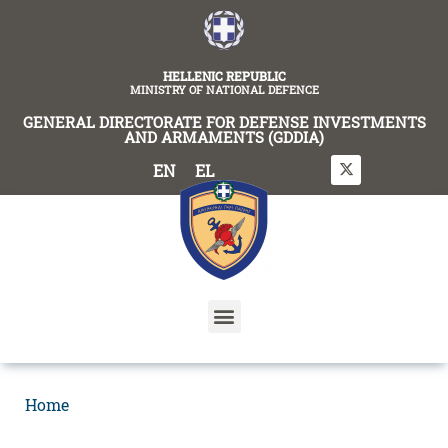
content
HELLENIC REPUBLIC
MINISTRY OF NATIONAL DEFENCE
GENERAL DIRECTORATE FOR DEFENSE INVESTMENTS
AND ARMAMENTS (GDDIA)
EN
EL
Home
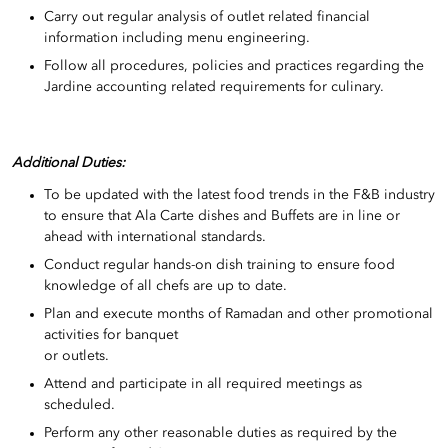
Carry out regular analysis of outlet related financial
information including menu engineering.
Follow all procedures, policies and practices regarding the
Jardine accounting related requirements for culinary.
Additional Duties:
To be updated with the latest food trends in the F&B industry
to ensure that Ala Carte dishes and Buffets are in line or
ahead with international standards.
Conduct regular hands-on dish training to ensure food
knowledge of all chefs are up to date.
Plan and execute months of Ramadan and other promotional
activities for banquet
or outlets.
Attend and participate in all required meetings as
scheduled.
Perform any other reasonable duties as required by the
= = = = = = =
▸ Required action
A verbatim copy of the data, free of pictures, is the expected answer.

▸ Answer section
content
HELLENIC REPUBLIC
MINISTRY OF NATIONAL DEFENCE
GENERAL DIRECTORATE FOR DEFENSE INVESTMENTS
AND ARMAMENTS (GDDIA)
EN
EL
Home
Carry out regular analysis of outlet related financial
information including menu engineering.
Follow all procedures, policies and practices regarding the
Jardine accounting related requirements for culinary.
Additional Duties:
To be updated with the latest food trends in the F&B industry
to ensure that Ala Carte dishes and Buffets are in line or
ahead with international standards.
Conduct regular hands-on dish training to ensure food
knowledge of all chefs are up to date.
Plan and execute months of Ramadan and other promotional
activities for banquet
or outlets.
Attend and participate in all required meetings as
scheduled.
Perform any other reasonable duties as required by the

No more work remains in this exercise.